VW Jetta Diesel wagon should fit two 400's and you get close to 40 mpg if not over


----------



## Christopher Smith (Jun 20, 2008)

Toyota Matrix gets 28mpg and can hold two crates. 

http://www.cargodogs.com/2007/05/toyota-matrix-2007-big-on-the.htm


----------



## Christopher Smith (Jun 20, 2008)

will fernandez said:


> VW Jetta Diesel wagon should fit two 400's and you get close to 40 mpg if not over


I looked at the Jetta last year and I don't think you can get two 400 crates in there. You can hardly get two 400s in a Passat wagon.


----------



## Dave Colborn (Mar 25, 2009)

Thanks for all the help!!! I'll look at a few today


----------



## Dave Colborn (Mar 25, 2009)

Diana Abel said:


> Why hello Dave! Hope youre doing well.  I get about 26 mpg on my Honda Element and Im pretty sure with the back seats out, 2 would fit. It's AWD and it's the perfect dog ride. The ones with the black panels are fugly, but as you know, the one I drive is not quite that ugly. lol If you get up to Matt's and want to take mine for a drive, lmk. It's as tough as they come and as long as I have the Mutt, I'm not getting rid of it. The only thing I would like to change is that I want heated leather seats in it. lol


Thanks for the info, Diana. I liked your car for a dog vehicle. Didnt realize it was that good on gas.

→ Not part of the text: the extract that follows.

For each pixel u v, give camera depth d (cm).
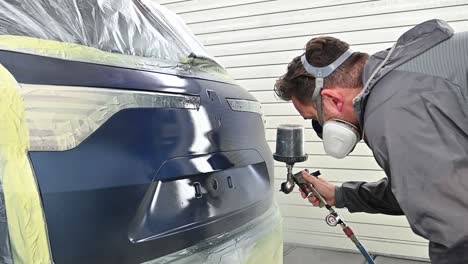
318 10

I am doing well, and am moving to Ohio in about two weeks. Take care.


----------



## Jerry Lyda (Apr 4, 2006)

Dave, I just bought a 1997 GMC Safari. Front and back A/C (cold). I get 24-25 on the big road and 16-17 in town. Two extra large crates fit perfect in the back with other gear. I'll post pictures. I got a great deal $1300.00 I've put about $300.00 in it so it's still less than $2000.00.


----------



## Wade Morrell (Jan 5, 2009)

I am doing well, and am moving to Ohio in about two weeks. Take care.[/QUOTE]



????


----------



## Jerry Lyda (Apr 4, 2006)

Dave these are picture of my van: I am very pleased with this van


----------



## Geoff Empey (Jan 8, 2008)

Faisal Khan said:


> In that case a Ford Transit will fit more than 2 indoors and get you 26MPG.

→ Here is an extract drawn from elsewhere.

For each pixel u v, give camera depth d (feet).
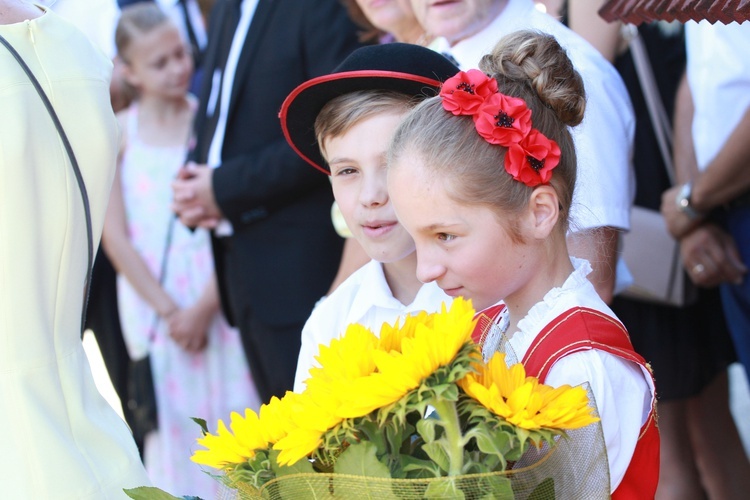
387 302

The Ford Transit is an interesting vehicle for sure. I checked one out and was very impressed in what it could carry. Though I wasn't very impressed in how anemic it felt on the road and the one I drove was empty, so I can imagine if you had a 1,000 lbs of dogs and gear in it. Though with the different trims you can pretty well spec it out as plain Jane or fancy as you like, to get what you want in a hauler that gives decent mileage. 

My thoughts after driving one though is I will go with a Full Size pick up with a cap and bed slider or a Hyundai Elantra Touring with WT-Metall trailer. I don't think you can put 400s into the Elantra but 300s for sure and that would be for scooting to training around town. Then use the trailer for longer trips when I want to put people in the back seat.


----------



## Joby Becker (Dec 13, 2009)

Jerry Lyda said:


> Dave these are picture of my van: I am very pleased with this van


I had a cargo version, great dog vans..


----------



## Nancy Jocoy (Apr 19, 2006)

I love the pickup

No cap and slider but have two large Owens dogs boxes installed. Also have a platform under the boxes (queen sized bed frame with leg risers)

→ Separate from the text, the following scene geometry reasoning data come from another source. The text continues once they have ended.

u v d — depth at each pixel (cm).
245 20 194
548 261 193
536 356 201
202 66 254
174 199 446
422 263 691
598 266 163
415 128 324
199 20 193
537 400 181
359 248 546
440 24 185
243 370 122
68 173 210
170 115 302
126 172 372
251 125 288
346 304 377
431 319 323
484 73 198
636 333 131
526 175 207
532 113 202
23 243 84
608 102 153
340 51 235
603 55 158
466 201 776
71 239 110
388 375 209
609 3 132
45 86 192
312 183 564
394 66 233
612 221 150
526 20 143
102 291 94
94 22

Of course fuel economy suffers but most of my stuff is on the highway. It is nice though to have a permanent setup. I have enough space behind the dog boxes for most suburban pick up stuff I do. If I get a trailer it will be a utility trailer for hauling landscape stuff.


----------



## Dominic Rozzi (Aug 2, 2009)

Dave Colborn said:


> Thanks for the info, Diana. I liked your car for a dog vehicle. Didnt realize it was that good on gas.
> 
> I am doing well, and am moving to Ohio in about two weeks. Take care.


dave --jeff has an element set up pretty good with the crates----give him a call----also i have seen the ford trans set up rea nice also


----------



## Harry Keely (Aug 26, 2009)

Jerry Lyda said:


> Dave these are picture of my van: I am very pleased with this van


Jerry don't take this the wrong way, but why do you have a LEO tag marked K-9 on the front of your van? Not looking to stir shit, just curious


----------



## Harry Keely (Aug 26, 2009)

Dave you are probally best using your impala or a vic or charger or something like that and putting a insert in the back seat, you can always for a cheap price get a partition of a thick sheet of metal put in with four or five slide locks to take it in or out for one or two dog usage, just a thought.


----------



## Jerry Lyda (Apr 4, 2006)

harry, because I can and that I support the police officers and their K9 units. It's out of respect for them and my way of telling all of them thanks.

Now you know.


----------



## susan tuck (Mar 28, 2006)

Faisal Khan said:


> In that case a Ford Transit will fit more than 2 indoors and get you 26MPG.


This is what I want, I'm hoping my next car will be a Ford Transit. Right now I have a 2008 Dodge Nitro, it holds a couple 400s, plus equipment, but it's a very tight fit, and it only gets 20mpg, less when I run the ac. I really like my little Nitro though, I think it's cute as hell.


----------



## Tammy Cohen (Dec 21, 2008)

I love my Toyota Sienna. Plenty of space for dogs people and equipment with a comfortable ride. It drives more like a car than a van. I get about 20 mpg.


----------



## Laura Bollschweiler (Apr 25, 2008)

susan tuck said:


> This is what I want, I'm hoping my next car will be a Ford Transit. .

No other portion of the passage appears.